Instrucciones >>
Prosigue el fragmento sobre el 8 de mayo en Londres a partir de su última oración.

Fragmento >>
- - -
El hundimiento
De Krebs a Demnin
El Brezal de Luneburgo
Patton
Ike resiste la tentación
El 8 de mayo, para
variar, fue en Londres un día brillante y soleado. La gente se
despertó nerviosa y azorada por las noticias y, nada más tomar la
manduca, a eso de la una de la tarde, comenzó a salir a la calle y a
concentrarse en las plazas y, sobre todo, en Whitehall. Las gentes
aplaudieron a rabiar cuando pasó por allí mismo un autobús que
había escrito en su lateral: Hitler missed this bus. En
varios puntos de la ciudad se habían situado estratégicamente unos
cuantos altavoces para trasnmitir la alocución radiada del primer
ministro. En los alrededores de Downing St había como 50.000
personas (siete millones y medio, según los organizadores).
Finalmente, llegó
el mensaje de Churchill:
Ayer por la mañana, a las dos horas
y cuarenta y un minutos, en el Cuartel General aliado, el
representante del Alto Mando alemán y de su gobierno, general Jodl,
firmó el acta de rendición incondicional de todas las fuerzas
alemanas de tierra, aire y mar en Europa, a la Fuerza Expedicionaria
Aliada y, simultáneamente, al Alto Mando soviético. En el día de
hoy, este acuerdo será ratificado y confirmado en Berlín. Las
hostilidades terminarán un minuto después de la medianoche de hoy,
8 de mayo, pero en el interés de salvar vidas el alto el fuego
comenzó ayer para aplicarse en todos los frentes. La guerra alemana,
por lo tanto, ha llegado a su fin.
A eso siguió el
anuncio por parte del primer ministro de la pronta liberación de las
Islas del Canal, no lo cual provocó los naturales berros de
felicidad.
- - -
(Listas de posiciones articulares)

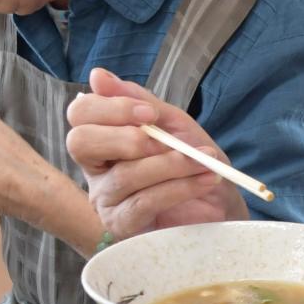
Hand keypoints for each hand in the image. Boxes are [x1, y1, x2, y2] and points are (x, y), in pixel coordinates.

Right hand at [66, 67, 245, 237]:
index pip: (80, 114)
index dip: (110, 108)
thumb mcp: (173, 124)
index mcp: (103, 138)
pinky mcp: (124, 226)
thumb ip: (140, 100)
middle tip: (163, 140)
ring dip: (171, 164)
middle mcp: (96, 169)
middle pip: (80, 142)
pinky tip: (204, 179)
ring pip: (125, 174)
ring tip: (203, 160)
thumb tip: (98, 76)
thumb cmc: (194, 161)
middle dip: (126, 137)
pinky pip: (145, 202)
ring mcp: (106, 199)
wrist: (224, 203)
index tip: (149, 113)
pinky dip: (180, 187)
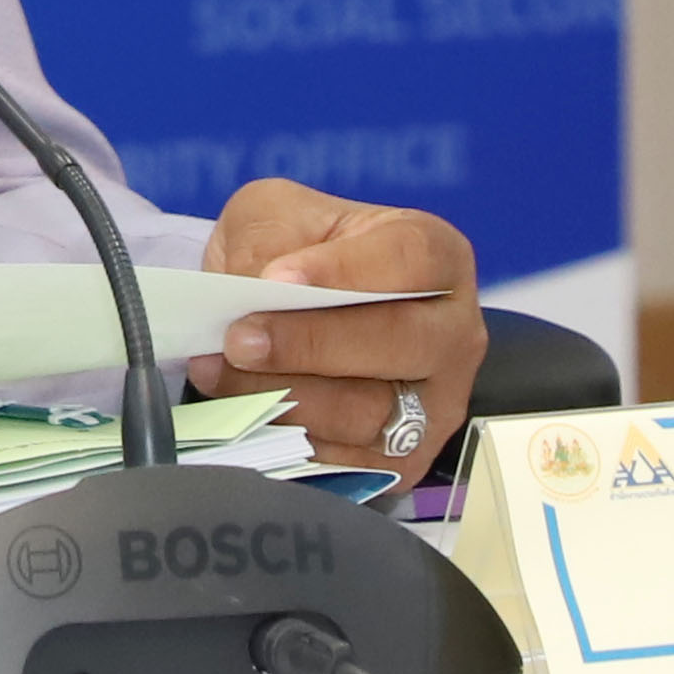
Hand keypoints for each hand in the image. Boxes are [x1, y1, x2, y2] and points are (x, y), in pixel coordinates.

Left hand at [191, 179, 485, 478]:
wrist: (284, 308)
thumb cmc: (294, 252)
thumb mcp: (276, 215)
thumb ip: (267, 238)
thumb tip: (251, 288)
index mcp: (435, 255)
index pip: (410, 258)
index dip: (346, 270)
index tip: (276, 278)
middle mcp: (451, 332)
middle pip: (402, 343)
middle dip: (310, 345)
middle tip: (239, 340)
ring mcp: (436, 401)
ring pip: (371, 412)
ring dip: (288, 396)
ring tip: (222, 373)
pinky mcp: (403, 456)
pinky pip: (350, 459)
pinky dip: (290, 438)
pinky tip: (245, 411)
- - -
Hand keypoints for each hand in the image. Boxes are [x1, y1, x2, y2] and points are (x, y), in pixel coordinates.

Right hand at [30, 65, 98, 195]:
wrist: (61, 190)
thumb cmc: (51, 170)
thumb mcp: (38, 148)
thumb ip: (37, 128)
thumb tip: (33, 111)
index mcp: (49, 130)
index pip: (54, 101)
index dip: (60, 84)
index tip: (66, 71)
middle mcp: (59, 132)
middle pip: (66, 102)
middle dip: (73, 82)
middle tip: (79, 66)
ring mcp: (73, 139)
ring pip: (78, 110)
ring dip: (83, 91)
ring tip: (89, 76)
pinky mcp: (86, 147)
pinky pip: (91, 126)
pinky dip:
- - -
Respuesta >>
Quede
anotado como dato histórico que aquel VE-Day londinense, ni siquiera
aquel día quiero decir, dejó de currar el Speaker's corner,
ya se sabe, ese peripatético lugar the Hyde Park donde todos los
mistabobos, los tontopollas y algún que otro esquizoide encuentran
su momento para explicarle al mundo que Martians are coming,
Jesus is your heal, y bla y blabla. De hecho, los oradores más
comunes del rinconcito durante toda la guerra, los
antigubernamentales, hicieron hasta horas extras. Diversos parlantes
de variada habilidad le explicaron a los pocos londinenses curiosos o
morbosos que les escucharon que en aquel mismo día se estaban
plantando las semillas de una nueva guerra peor que la que se había
vivido; y apostaban, de hecho, a que su origen sería Polonia o los
Balcanes (o sea: como apostar porque el incendio comenzará en el
almacén de madera).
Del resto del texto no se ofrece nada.